> WORK TASK
Print these lines verbatim. Start at the line that contains "tramite App e" and stop after the line that contains "Solis Aeterna".

[Stored items]
********

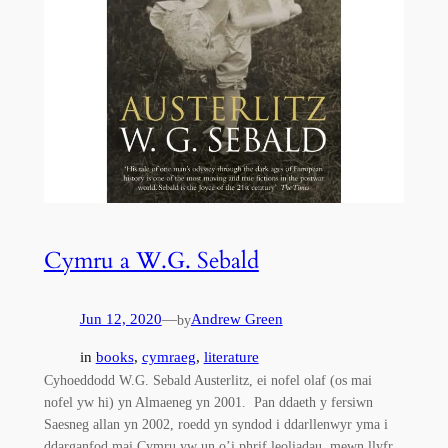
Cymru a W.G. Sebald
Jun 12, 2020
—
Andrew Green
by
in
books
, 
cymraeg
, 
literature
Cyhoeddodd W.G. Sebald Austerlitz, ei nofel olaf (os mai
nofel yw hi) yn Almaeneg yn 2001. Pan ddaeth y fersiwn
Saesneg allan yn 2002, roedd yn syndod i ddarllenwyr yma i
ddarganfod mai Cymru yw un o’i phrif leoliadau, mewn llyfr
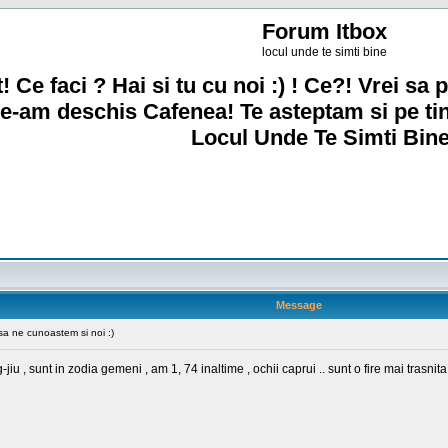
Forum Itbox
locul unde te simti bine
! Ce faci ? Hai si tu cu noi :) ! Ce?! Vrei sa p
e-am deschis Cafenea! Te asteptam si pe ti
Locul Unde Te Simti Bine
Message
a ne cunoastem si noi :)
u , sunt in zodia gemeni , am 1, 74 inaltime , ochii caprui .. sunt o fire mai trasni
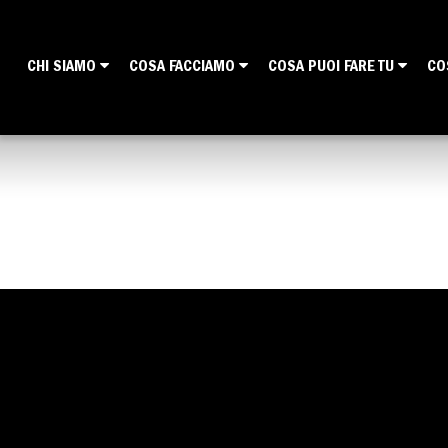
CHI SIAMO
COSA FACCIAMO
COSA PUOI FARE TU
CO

********

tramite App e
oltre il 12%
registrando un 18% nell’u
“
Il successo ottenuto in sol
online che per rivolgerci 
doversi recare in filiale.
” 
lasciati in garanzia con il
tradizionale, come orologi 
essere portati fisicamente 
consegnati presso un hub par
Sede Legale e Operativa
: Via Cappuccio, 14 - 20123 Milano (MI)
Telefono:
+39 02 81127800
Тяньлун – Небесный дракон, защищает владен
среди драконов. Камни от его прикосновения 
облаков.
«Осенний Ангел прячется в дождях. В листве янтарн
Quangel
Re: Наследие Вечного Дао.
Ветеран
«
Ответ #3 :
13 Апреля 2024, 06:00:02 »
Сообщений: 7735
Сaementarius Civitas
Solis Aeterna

********

> YOUR SOLUTION
tramite App e
oltre il 12%
registrando un 18% nell’u
“
Il successo ottenuto in sol
online che per rivolgerci 
doversi recare in filiale.
” 
lasciati in garanzia con il
tradizionale, come orologi 
essere portati fisicamente 
consegnati presso un hub par
Sede Legale e Operativa
: Via Cappuccio, 14 - 20123 Milano (MI)
Telefono:
+39 02 81127800
Тяньлун – Небесный дракон, защищает владен
среди драконов. Камни от его прикосновения 
облаков.
«Осенний Ангел прячется в дождях. В листве янтарн
Quangel
Re: Наследие Вечного Дао.
Ветеран
«
Ответ #3 :
13 Апреля 2024, 06:00:02 »
Сообщений: 7735
Сaementarius Civitas
Solis Aeterna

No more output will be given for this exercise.